Per-workspace (.claude/)

Only the skills and commands unique to that workspace. Must extends or imports from the shared layer.

Naming conventions

  • Skills: <namespace>:<skill> where namespace is shared (cross-repo), pm (PM workspace specific), or the workspace id
  • Commands: /<namespace>:<verb> (e.g. /shared:ontology-validate, /pm:create-prd)
  • Hooks: YAML + JS/shell, in hooks/*.{yml,js}
  • Frontmatter: name, description, namespace, owner are required on every skill / command

Hook policy

  • Workspace layer may not override core hooks (typecheck, secret-scan, ontology-validate)
  • Adding new hooks requires a PR + an ADR if the hook affects core workflow

Consequences

Positive

  • Single source of truth for shared skills; one place to upgrade.
  • New repos get best-practice hooks automatically by consuming packages/harness.
  • Skills become discoverable; new contributors find the shared:* list first.

Negative

  • Initial extraction cost (moving existing .claude/skills/*.md into the shared layer).
  • Monorepo-coupled — multi-repo orgs need packages/harness as an npm package or git submodule.
  • Claude Code harness itself evolves quickly; shared layer needs versioning discipline.

Neutral

  • Skills can be promoted from workspace-level to shared after proven useful.
  • Deprecating a shared skill requires the standard ADR dance.

Alternatives Considered

Alternative A: Everything in each workspace's .claude/

  • Pros: maximum autonomy.
  • Cons: drift; no upgrade path; new contributors confused.
  • Rejected: the failure modes this ADR addresses.

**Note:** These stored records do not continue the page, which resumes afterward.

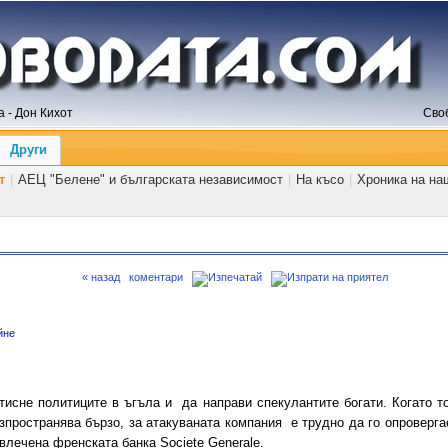
 - Дон Кихот
Сво
Други
т
|
АЕЦ "Белене" и българската независимост
|
На късо
|
Хроника на на
« назад
коментари
йне
тисне политиците в ъгъла и да направи спекулантите богати. Когато т
азпространява бързо, за атакуваната компания е трудно да го опроверга
влечена френската банка Societe Generale.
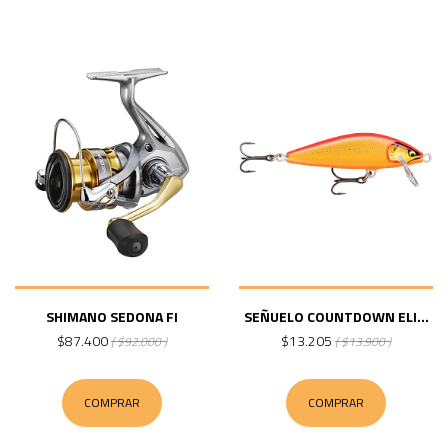
SHIMANO SEDONA FI
SEÑUELO COUNTDOWN ELI...
$87.400
$13.205
( $92.000 )
( $13.900 )
COMPRAR
COMPRAR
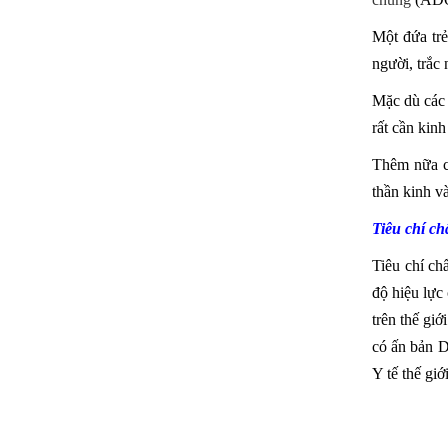
Một đứa trẻ
người, trắc
Mặc dù các 
rất cần kin
Thêm nữa cũ
thần kinh v
Tiêu chí ch
Tiêu chí ch
độ hiệu lực
trên thế gi
có ấn bản D
Y tế thế giớ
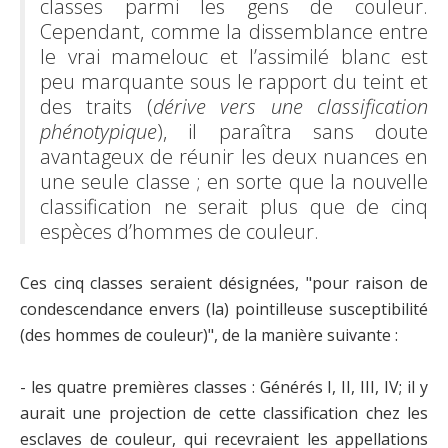
classes parmi les gens de couleur.
Cependant, comme la dissemblance entre
le vrai mamelouc et l’assimilé blanc est
peu marquante sous le rapport du teint et
des traits (
dérive vers une classification
phénotypique
), il paraîtra sans doute
avantageux de réunir les deux nuances en
une seule classe ; en sorte que la nouvelle
classification ne serait plus que de cinq
espèces d’hommes de couleur.
Ces cinq classes seraient désignées, "pour raison de
condescendance envers (la) pointilleuse susceptibilité
(des hommes de couleur)", de la manière suivante :
- les quatre premières classes : Générés I, II, III, IV; il y
aurait une projection de cette classification chez les
esclaves de couleur, qui recevraient les appellations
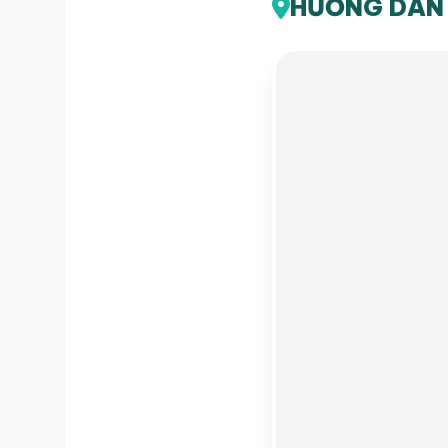
HƯỚNG DẪN 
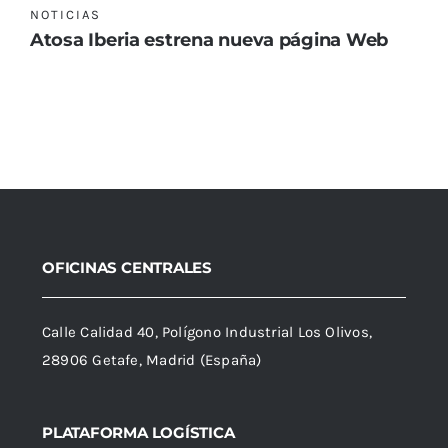
NOTICIAS
Atosa Iberia estrena nueva página Web
OFICINAS CENTRALES
Calle Calidad 40, Polígono Industrial Los Olivos,
28906 Getafe, Madrid (España)
PLATAFORMA LOGÍSTICA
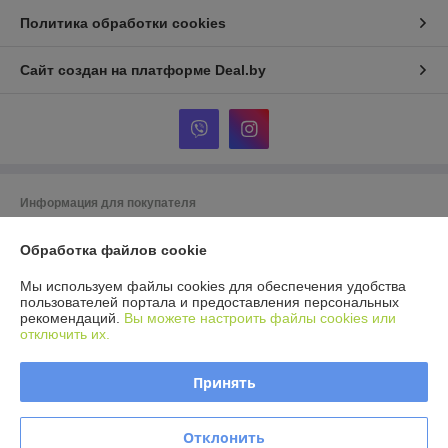
Политика обработки cookies
Сайт создан на платформе Deal.by
Информация для покупателя
Юридическое лицо:
ООО Агромарт
Обработка файлов cookie
г.Минск, пр-т Партизанский 168/25
Регистрационный номер ЕГР: 192672952
Мы используем файлы cookies для обеспечения удобства
пользователей портала и предоставления персональных
УНП: 192672952
рекомендаций.
Вы можете настроить файлы cookies или
отключить их.
Регистрационный орган: Мингорисполком
Дата регистрации компании: 28.11.2016
Принять
Ссылка на свидетельство/лицензию
Отклонить
Местонахождение книги жалоб и предложений: ул. Максима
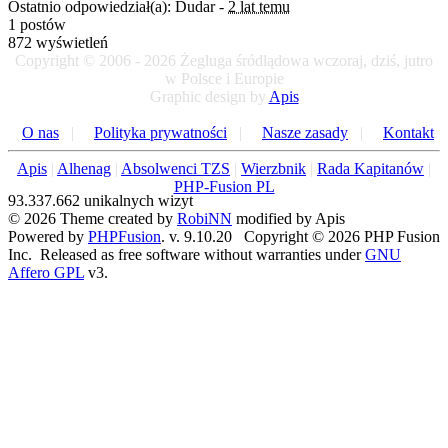
Ostatnio odpowiedział(a): Dudar -
2 lat temu
1 postów
872 wyświetleń
Copyright © 2006 - 2026 Żegluga śródlądowa wczoraj, dziś, jutro
w Polsce i Europie
Graphic design by
Apis
O nas
|
Polityka prywatności
|
Nasze zasady
|
Kontakt
Apis
|
Alhenag
|
Absolwenci TZS
|
Wierzbnik
|
Rada Kapitanów
|
PHP-Fusion PL
93.337.662 unikalnych wizyt
© 2026 Theme created by
RobiNN
modified by Apis
Powered by
PHPFusion
. v. 9.10.20 Copyright © 2026 PHP Fusion
Inc. Released as free software without warranties under
GNU
Affero GPL
v3.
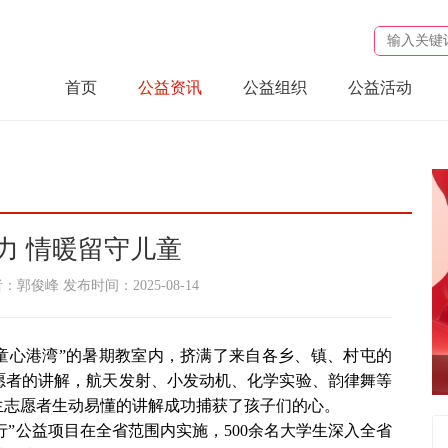
首页
公益资讯
公益组织
公益活动
力 情暖留守儿童
俊峰 发布时间：2025-08-14
童心港湾”的暑期教室内，挤满了来自各乡、镇、村屯的
愿者的讲解，航天发射、小发动机、化学实验、韵律舞等
生志愿者生动易懂的讲解成功捕获了孩子们的心。
nul
童行”公益项目在全省范围内实施，500余名大学生深入全省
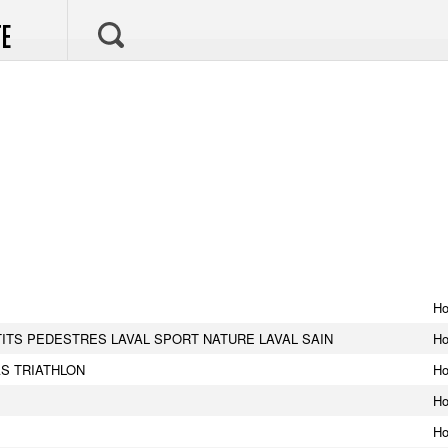
E
H
TITS PEDESTRES LAVAL SPORT NATURE LAVAL SAIN
H
S TRIATHLON
H
H
H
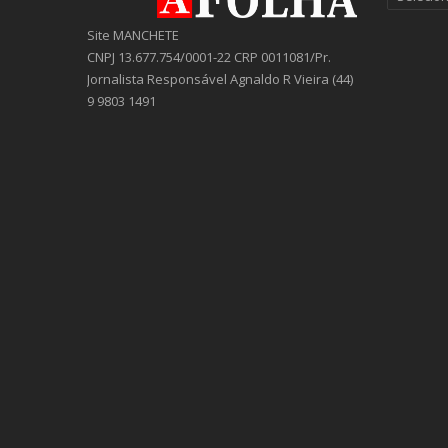
Site MANCHETE
CNPJ 13.677.754/0001-22 CRP 0011081/Pr.
Jornalista Responsável Agnaldo R Vieira (44)
9 9803 1491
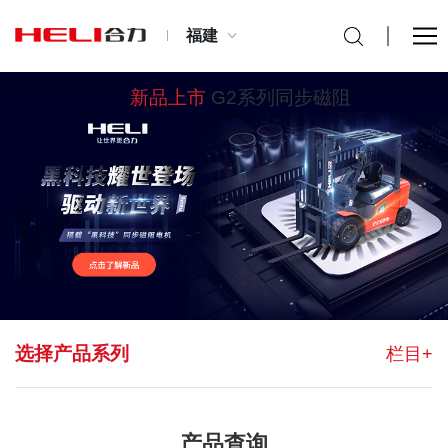
福建
新品上市
G2系列同步磁阻
选择产品系列
栏目+
产品查询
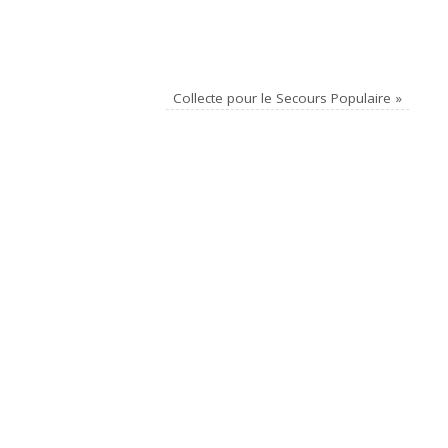
Collecte pour le Secours Populaire
»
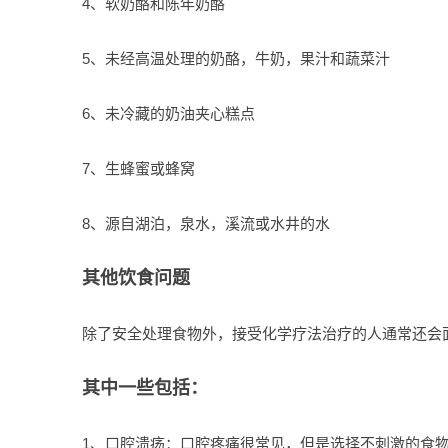
4、软奶酪和陈年奶酪
5、未经高温处理的奶酪，牛奶，果汁和蔬菜汁
6、未冷藏的奶油夹心糕点
7、生蜂蜜或蜂窝
8、源自湖泊，泉水，溪流或水井的水
其他饮食问题
除了安全处理食物外，接受化学疗法治疗的人通常还会
其中一些包括：
1、口腔溃疡：口腔疼痛很常见，但是选择不刺激的食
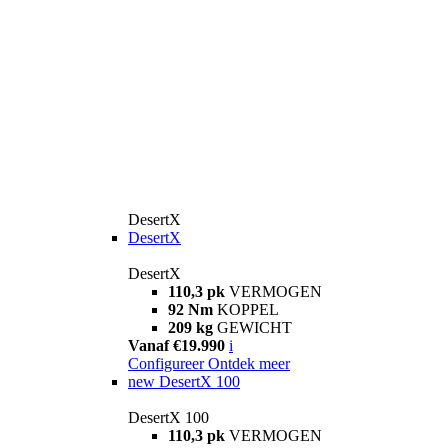
DesertX
DesertX
DesertX
110,3 pk
VERMOGEN
92 Nm
KOPPEL
209 kg
GEWICHT
Vanaf €19.990
i
Configureer
Ontdek meer
new
DesertX 100
DesertX 100
110,3 pk
VERMOGEN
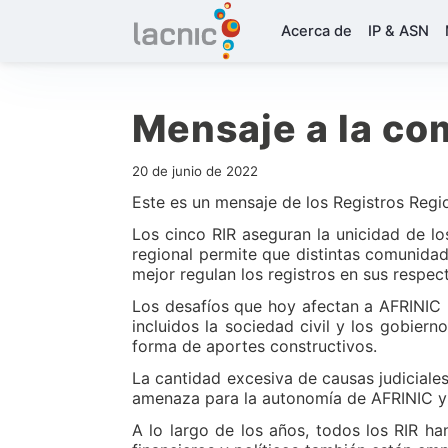
Acerca de
IP & ASN
Mensaje a la co
20 de junio de 2022
Este es un mensaje de los Registros Regi
Los cinco RIR aseguran la unicidad de lo
regional permite que distintas comunidade
mejor regulan los registros en sus respec
Los desafíos que hoy afectan a AFRINIC
incluidos la sociedad civil y los gobier
forma de aportes constructivos.
La cantidad excesiva de causas judicial
amenaza para la autonomía de AFRINIC y
A lo largo de los años, todos los RIR han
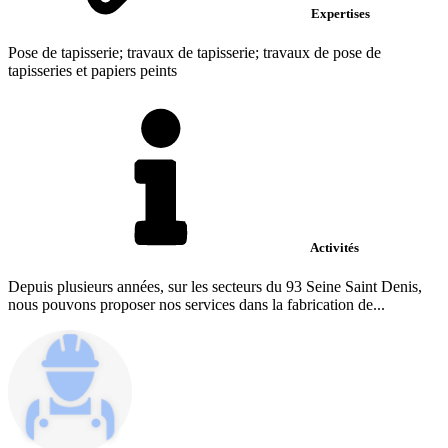
Expertises
Pose de tapisserie; travaux de tapisserie; travaux de pose de
tapisseries et papiers peints
Activités
Depuis plusieurs années, sur les secteurs du 93 Seine Saint Denis,
nous pouvons proposer nos services dans la fabrication de...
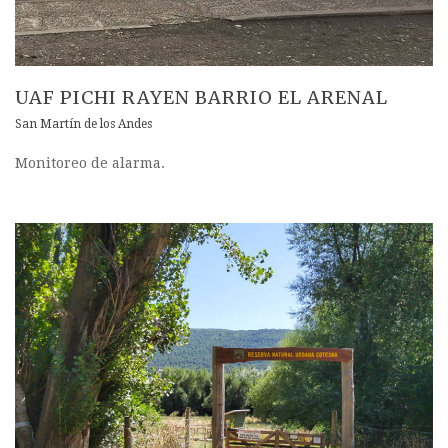
UAF PICHI RAYEN BARRIO EL ARENAL
San Martín de los Andes
Monitoreo de alarma.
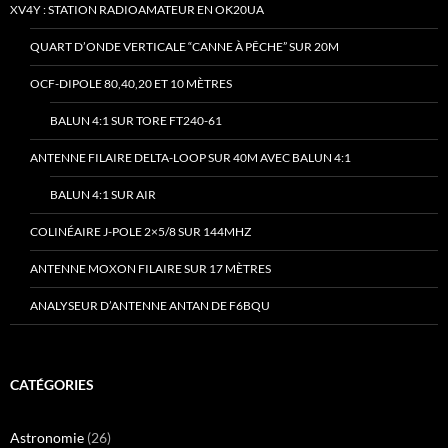
XV4Y : STATION RADIOAMATEUR EN OK20UA
QUART D’ONDE VERTICALE “CANNE À PÊCHE” SUR 20M
OCF-DIPOLE 80,40,20 ET 10 MÈTRES
BALUN 4:1 SUR TORE FT240-61
ANTENNE FILAIRE DELTA-LOOP SUR 40M AVEC BALUN 4:1
BALUN 4:1 SUR AIR
COLINÉAIRE J-POLE 2×5/8 SUR 144MHZ
ANTENNE MOXON FILAIRE SUR 17 MÈTRES
ANALYSEUR D’ANTENNE ANTAN DE F6BQU
CATÉGORIES
Astronomie
(26)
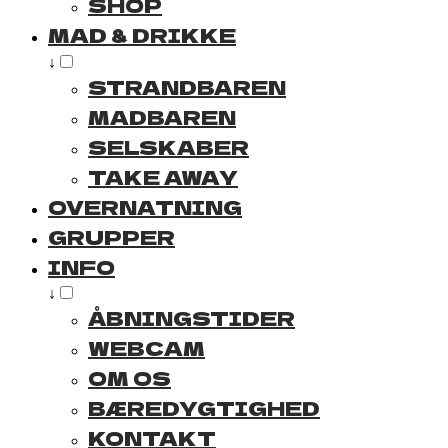
SHOP
MAD & DRIKKE
↓
STRANDBAREN
MADBAREN
SELSKABER
TAKE AWAY
OVERNATNING
GRUPPER
INFO
↓
ÅBNINGSTIDER
WEBCAM
OM OS
BÆREDYGTIGHED
KONTAKT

Alternative B: Pure shared (no per-workspace overrides)

  • Pros: cleanest possible.
  • Cons: real workspaces have real exceptions; shared-only becomes bureaucratic.
  • Rejected: workspace override valve needed.

Alternative C: Skills in a sibling repo (separate git)

  • Pros: reusable across orgs.
  • Cons: cross-repo dependency resolution adds friction; versioning cost higher than value early on.
  • Rejected for now: revisit after 2–3 projects adopt the kit.